Like @TomBarrett, I want my sons to receive an education where, rather than be failed, they are encouraged to fail; where they have the opportunity to make mistakes and receive the support and space to help them learn from them. Yes, they should be pushed to achieve their potential and gain qualifications, but that is not the sole purpose of education. They should also have the opportunity to gain the skills they need in life to be resilient, physically and mentally fit, to be inquisitive, to be both analogue and digitally savvy and have the opportunity to develop querying and analytical minds so that they can effectively contribute and succeed in our broken world. So that they can find out truths and help solve the problems of tomorrow.
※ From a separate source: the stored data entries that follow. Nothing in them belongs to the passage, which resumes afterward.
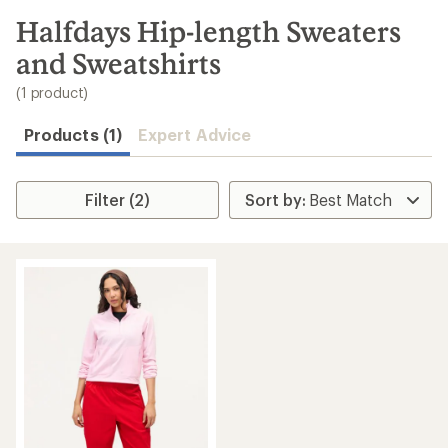
to
search
Halfdays Hip-length Sweaters
results
and Sweatshirts
(1 product)
Products (1)
Expert Advice
Filter (2)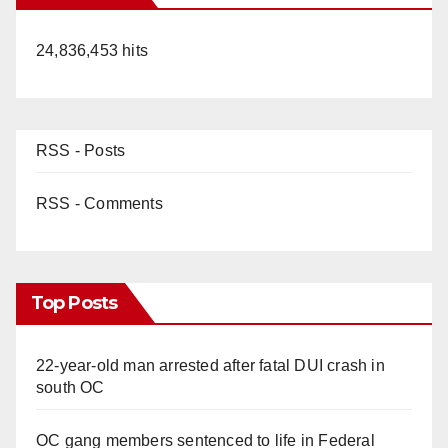
24,836,453 hits
RSS - Posts
RSS - Comments
Top Posts
22-year-old man arrested after fatal DUI crash in
south OC
OC gang members sentenced to life in Federal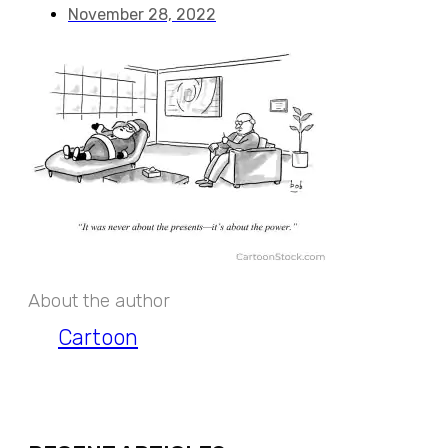
November 28, 2022
About the author
Cartoon
EXPAND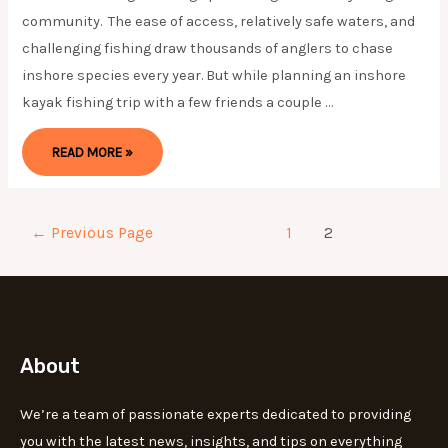
community. The ease of access, relatively safe waters, and
challenging fishing draw thousands of anglers to chase
inshore species every year. But while planning an inshore
kayak fishing trip with a few friends a couple …
BACK
READ MORE »
TO
BASICS:
INSHORE
TACKLE
—
(UPDATE
Posts
←
Previous Page
1
2
2024)
pagination
About
We’re a team of passionate experts dedicated to providing
you with the latest news, insights, and tips on everything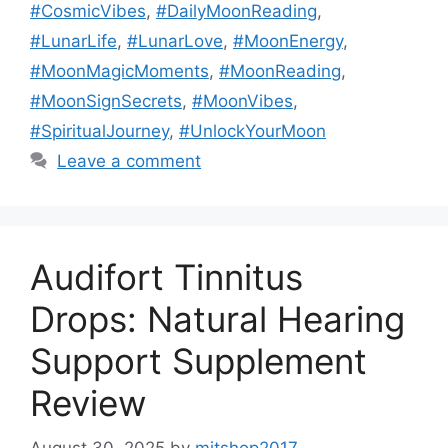
#CosmicVibes
,
#DailyMoonReading
,
#LunarLife
,
#LunarLove
,
#MoonEnergy
,
#MoonMagicMoments
,
#MoonReading
,
#MoonSignSecrets
,
#MoonVibes
,
#SpiritualJourney
,
#UnlockYourMoon
Leave a comment
Audifort Tinnitus
Drops: Natural Hearing
Support Supplement
Review
August 30, 2025
by
mitshop2017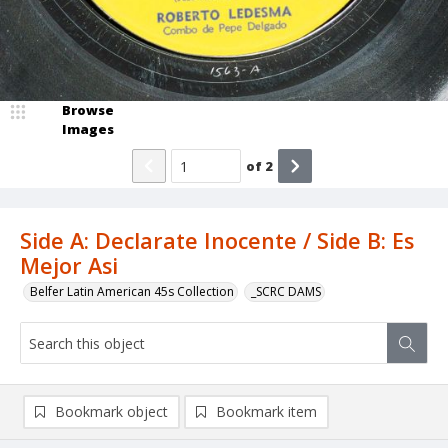
Browse
Images
of
2
Side A: Declarate Inocente / Side B: Es
Mejor Asi
Belfer Latin American 45s Collection
_SCRC DAMS
Bookmark object
Bookmark item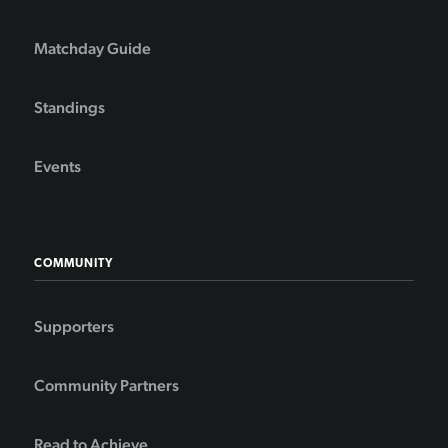
Matchday Guide
Standings
Events
COMMUNITY
Supporters
Community Partners
Read to Achieve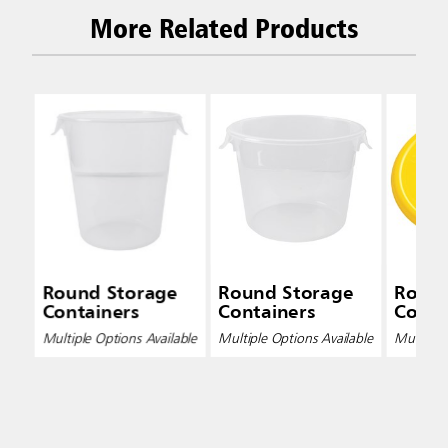
More Related Products
Round Storage
Round Storage
Round
Containers
Containers
Conta
Multiple Options Available
Multiple Options Available
Multiple 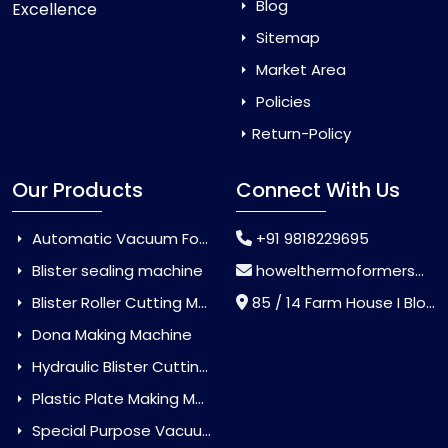
Blog
Excellence
Sitemap
Market Area
Policies
Return-Policy
Our Products
Connect With Us
Automatic Vacuum Forming Machine
+91 9818229695
Blister sealing machine
howelthermoformers@gmail.com
Blister Roller Cutting Machine
85 / 14 Farm House I Block Jaitur Badarpur, Badarpur, Delhi, India - 110044
Dona Making Machine
Hydraulic Blister Cutting Machine
Plastic Plate Making Machine
Special Purpose Vacuum Forming Machine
That is the purpose of education, not just for my sons, but for everyone.

500 or so words

For more information or to join the debate, visit http://purposed.org.uk/

#purposed #500words

Mark Anderson

Mark Anderson, @ICTEvangelist. Click here to learn more.

3 Comments

  • Mark Allen says:

    I really feel the same way about so much of your post, Mark – I’m the product of an eleven-plus, grammar school, university route through education and it’s only recently with the arrival of children, getting involved in education – and maybe even the questions posed by this series – that I’ve realised that it failed me. And yet it offered an escape route out of a particular socio-economic background for so many kids – an escape which seems more difficult today. Maybe that just shows how poor the education offered to other kids was…

  • Julia Skinner says:

    I so agree about the resilience. We seem to have many folk who don’t know what to do if someone isn’t there telling them, & then give up when it doesn’t go to plan. I think we need to instill a sense of aspiration too. We need a bit more get up & go at ’em!

  • Kishore Vyas says:

    Hi Mark. We met at the Festival of Education where I asked you a rather poorly constructed question about tech for learning. I can see what you are saying and its going to take a different kind of thinking to solve the problems we face. I have two youngsters of my own and I want for them, more than what the powers that be want for kids today (more than just certain benchmarks for ‘success’). My personal mission, to sound grandiose, is to help level the playing field between those who have opportunities and those that don’t. If knowledge is power, then in the information age, power is potentially everywhere. And I guess we want the power to change things for the better to be accessible to everyone. Onward the learning revolution!